EXERCISE INSTRUCTIONS - From the forum discussion of decimal floating point, extract everything from "Edited: 14 Feb" down to "double-double-doubles and so on!", word for word.

DOCUMENT TEXT -
So, does anyone know of any other options? The IBM decNumber code has licensing restrictions I'm not sure I'm prepared to live with... Something that implements IEEE-754R (including "extended", preferably) and comes under a nice BSD-ish license would be perfect, but I guess that may be a bit much to hope for...

(One cute benefit of the Free42 code restructuring is that I'm going to support the use of extra-wide numbers internally (for complex and matrix computations), so on platforms where "long double" really is longer than plain "double", you'll get some pretty decent accuracy when stress testing INVRT with Hilbert matrices and such... Something to keep fans of binary happy. If they're using Linux, anyway -- VC++ 6.0 does not support "long double" so unless I switch to different development software, the 80-bit capability of your PC's FPU will continue to sit idle. And PalmOS (or rather, MathLib) won't do long double, period. Oh, well, enough rambling.)

- Thomas

Edited: 14 Feb 2006, 6:26 p.m.

      
re: Decimal floating point
Message #2 Posted by hugh steers on 16 Feb 2006, 9:06 a.m.,
in response to message #1 by Thomas Okken

hi thomas,

for your long doubles, take a look at this: http://www.voidware.com/index.php?option=com_wrapper&page=http://www.voidware.com/dp.htm

its a handy template i wrote that turns your doubles into double-doubles. and you can re-apply it, to turn your double-doubles into double-double-doubles and so on!

you can recompile my BCD library with any N precision. i think, originally i set N to use 24 decimal digits. this was to be pretty confident of 20 digit accurate results. it should be good for sqrt too, but all the trigs are designed to be 20 digit accurate, although in most you could simply increase the number of terms used in the calculations.

a while back i looked at the IBM library, however the license isnt very clear. the thing i did acertain is that it isnt BCD in the usual sense. it works with large binary integers which it converts to decimal on IO. this has the advantage of a smaller representation, but you do need a double sized accumulator eg. for multiply.

incidently, i'm working on a new BCD float library for my "exact" calculator which is variable precision. the fun part is writing the arbrary precision implementations of functions. eg here's the gamma function i've only recently coded:

exact -acc 50
Exact! engine (experimental) V1.03
Usage: exact [-max <max-digits>] [-acc <accurate-digits>]
enter expression to evaluate. variables, x=<expr>
`ans' is last result. `clear' erases all variables
`i' is sqrt(-1). blank line to quit. (min accuracy 50, working accuracy 60)

INFORMATION PROVIDED -
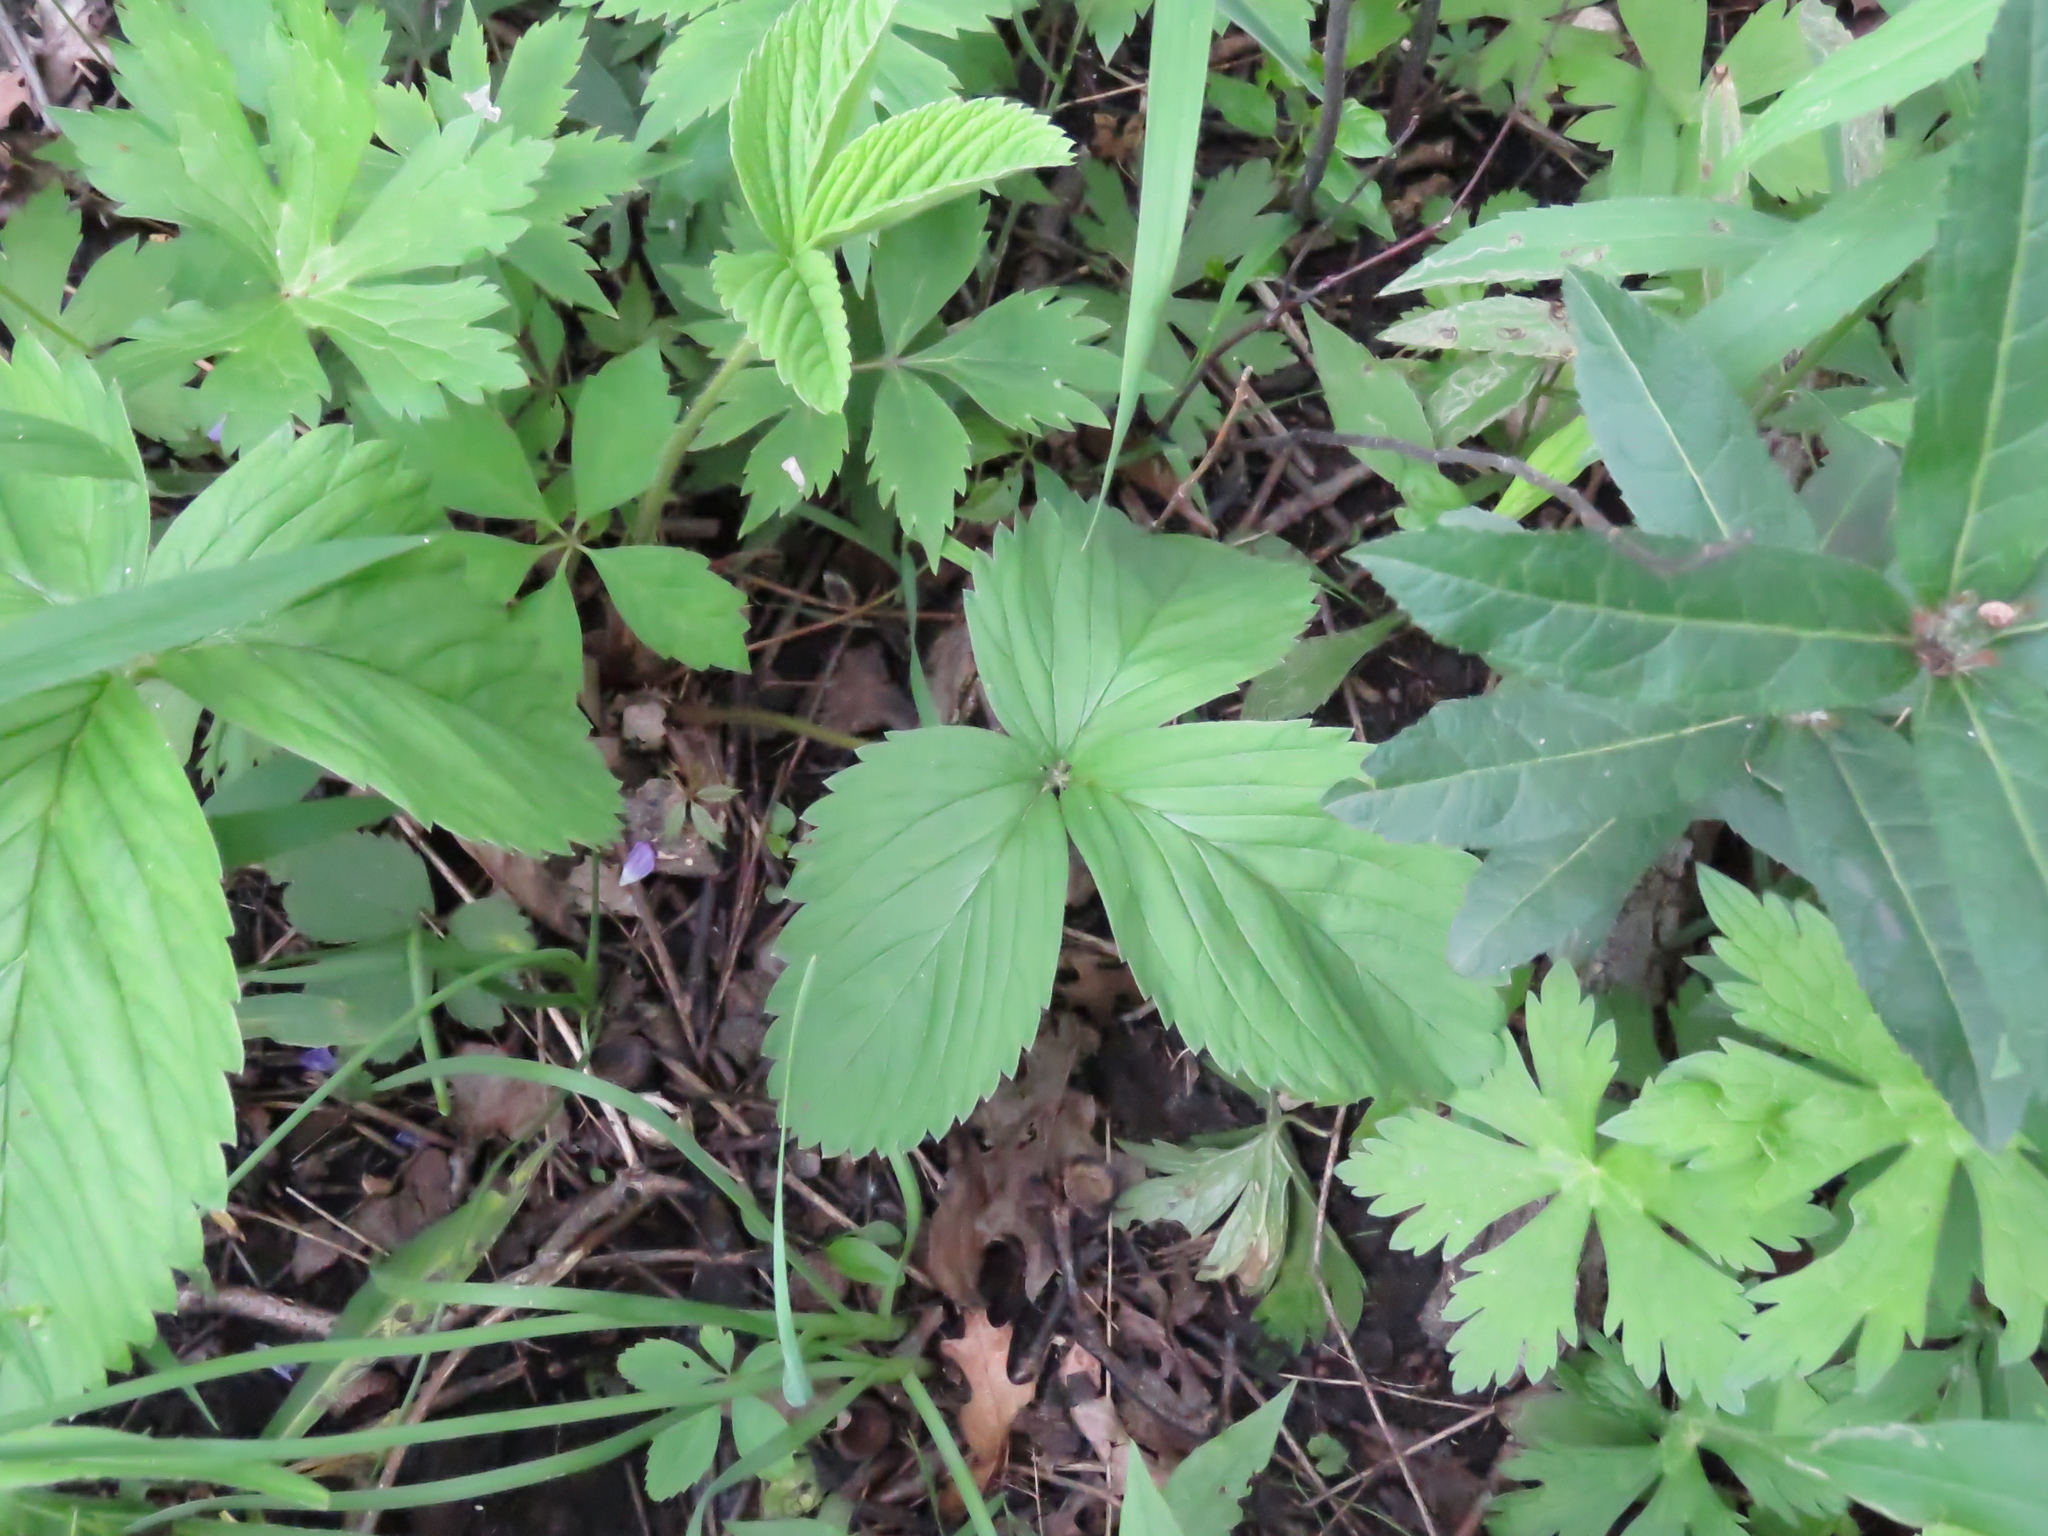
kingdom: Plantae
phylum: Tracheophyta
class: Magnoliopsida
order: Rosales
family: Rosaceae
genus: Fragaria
...
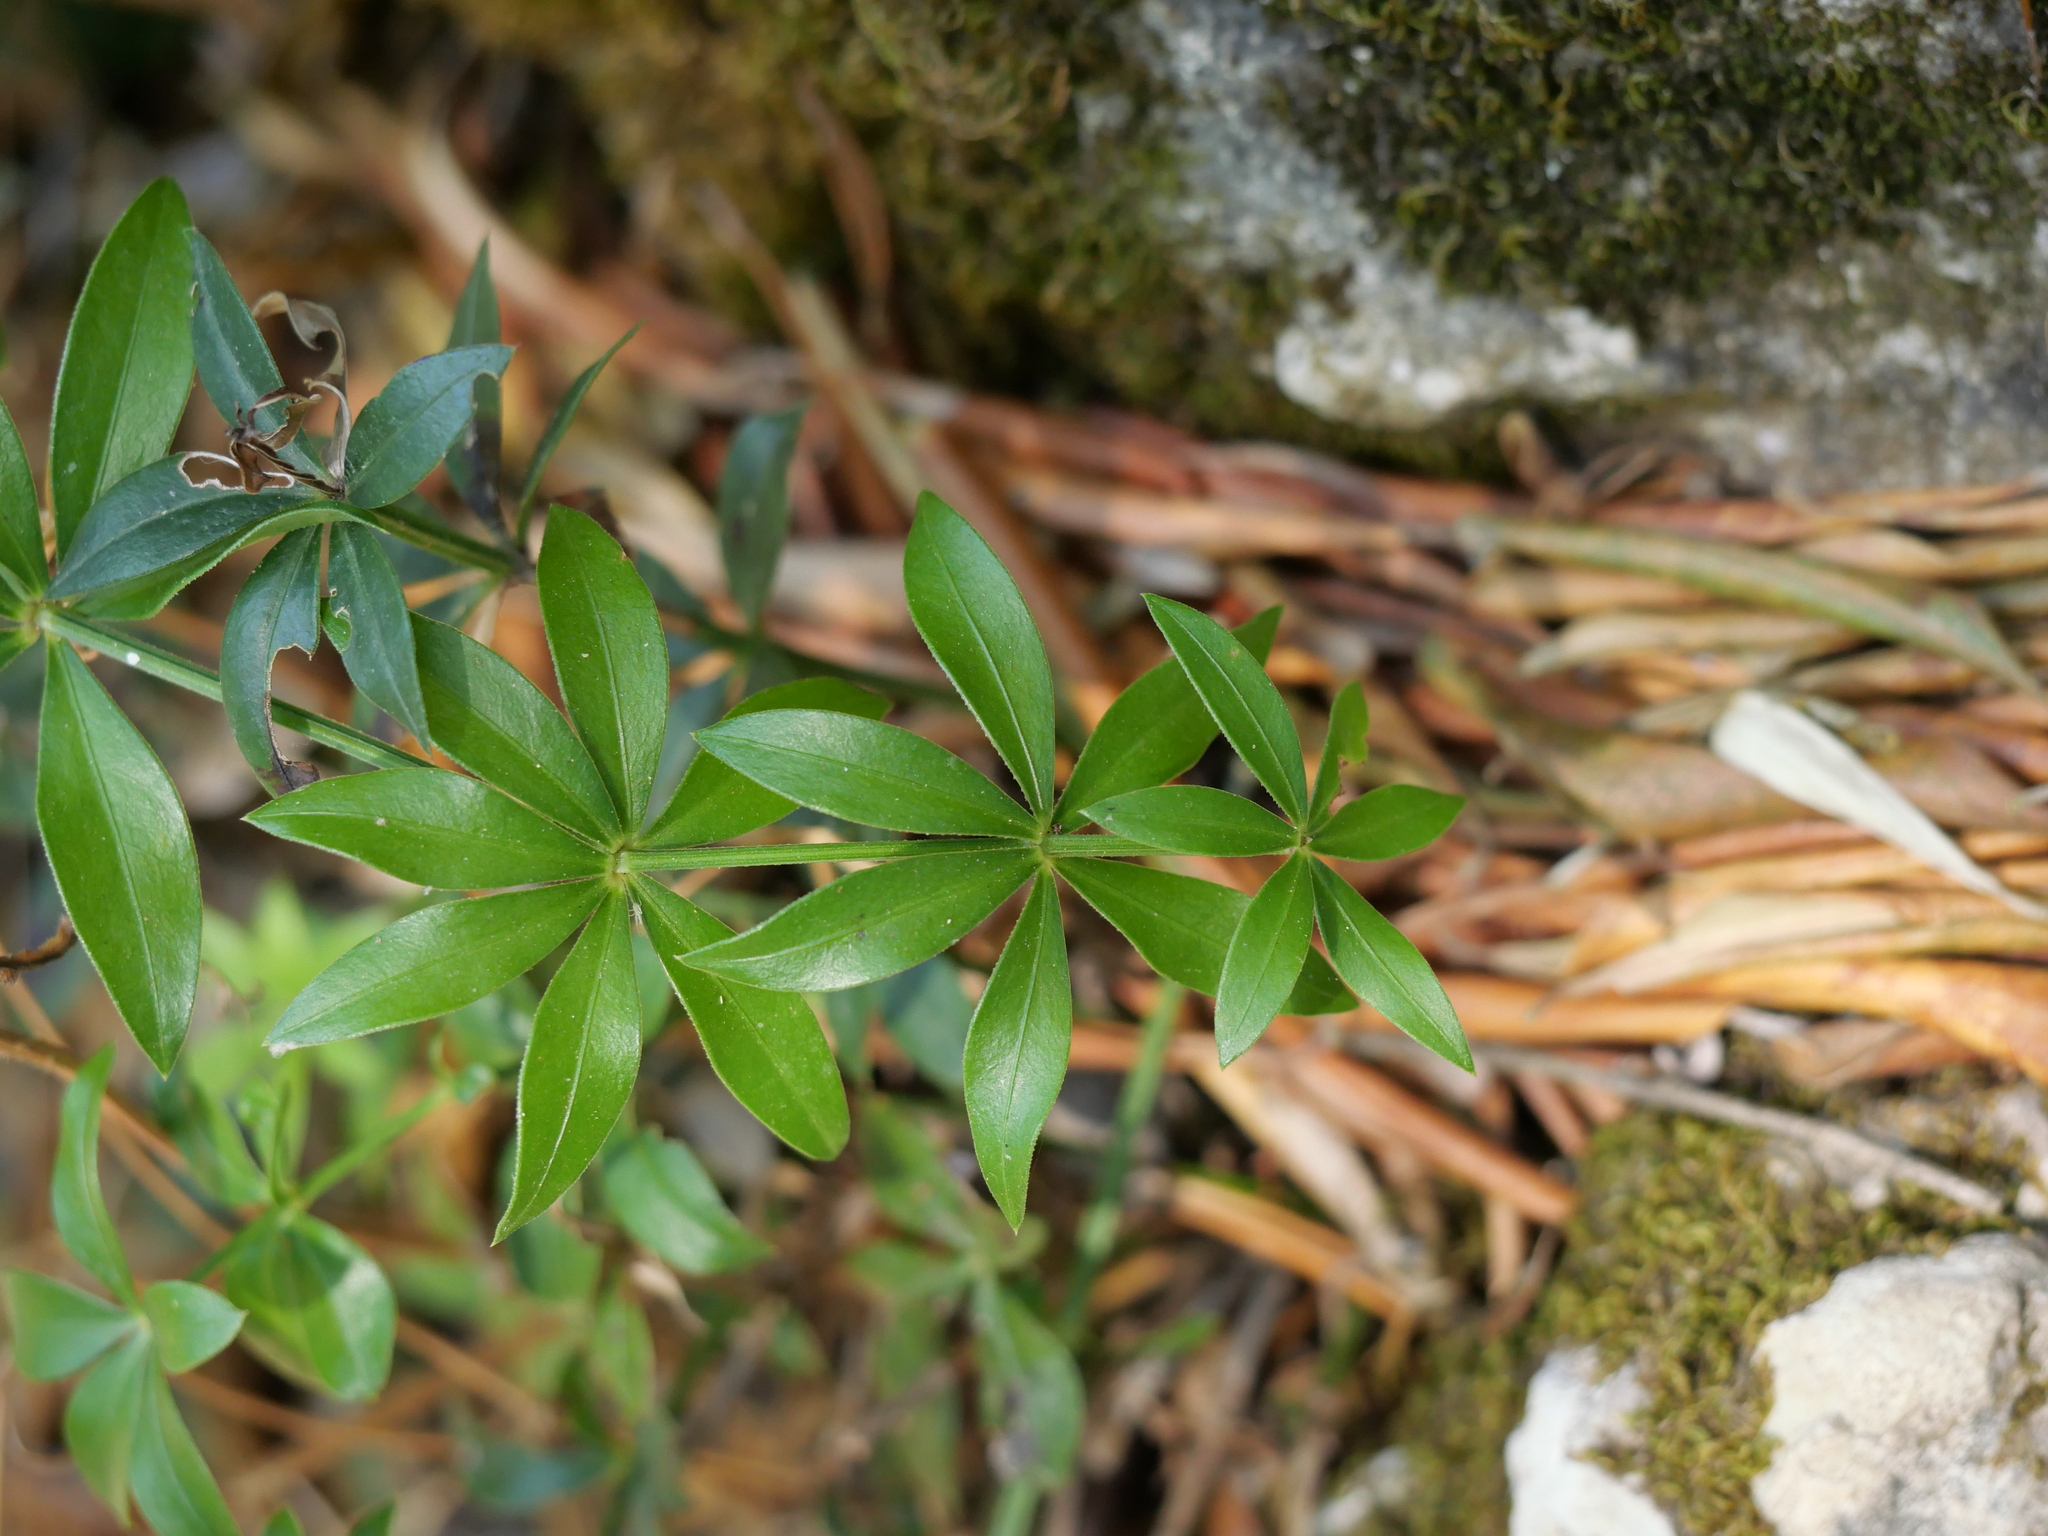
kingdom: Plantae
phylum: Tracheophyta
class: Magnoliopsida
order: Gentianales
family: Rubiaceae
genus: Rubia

EXERCISE RESPONSE -
Edited: 14 Feb 2006, 6:26 p.m.

      
re: Decimal floating point
Message #2 Posted by hugh steers on 16 Feb 2006, 9:06 a.m.,
in response to message #1 by Thomas Okken

hi thomas,

for your long doubles, take a look at this: http://www.voidware.com/index.php?option=com_wrapper&page=http://www.voidware.com/dp.htm

its a handy template i wrote that turns your doubles into double-doubles. and you can re-apply it, to turn your double-doubles into double-double-doubles and so on!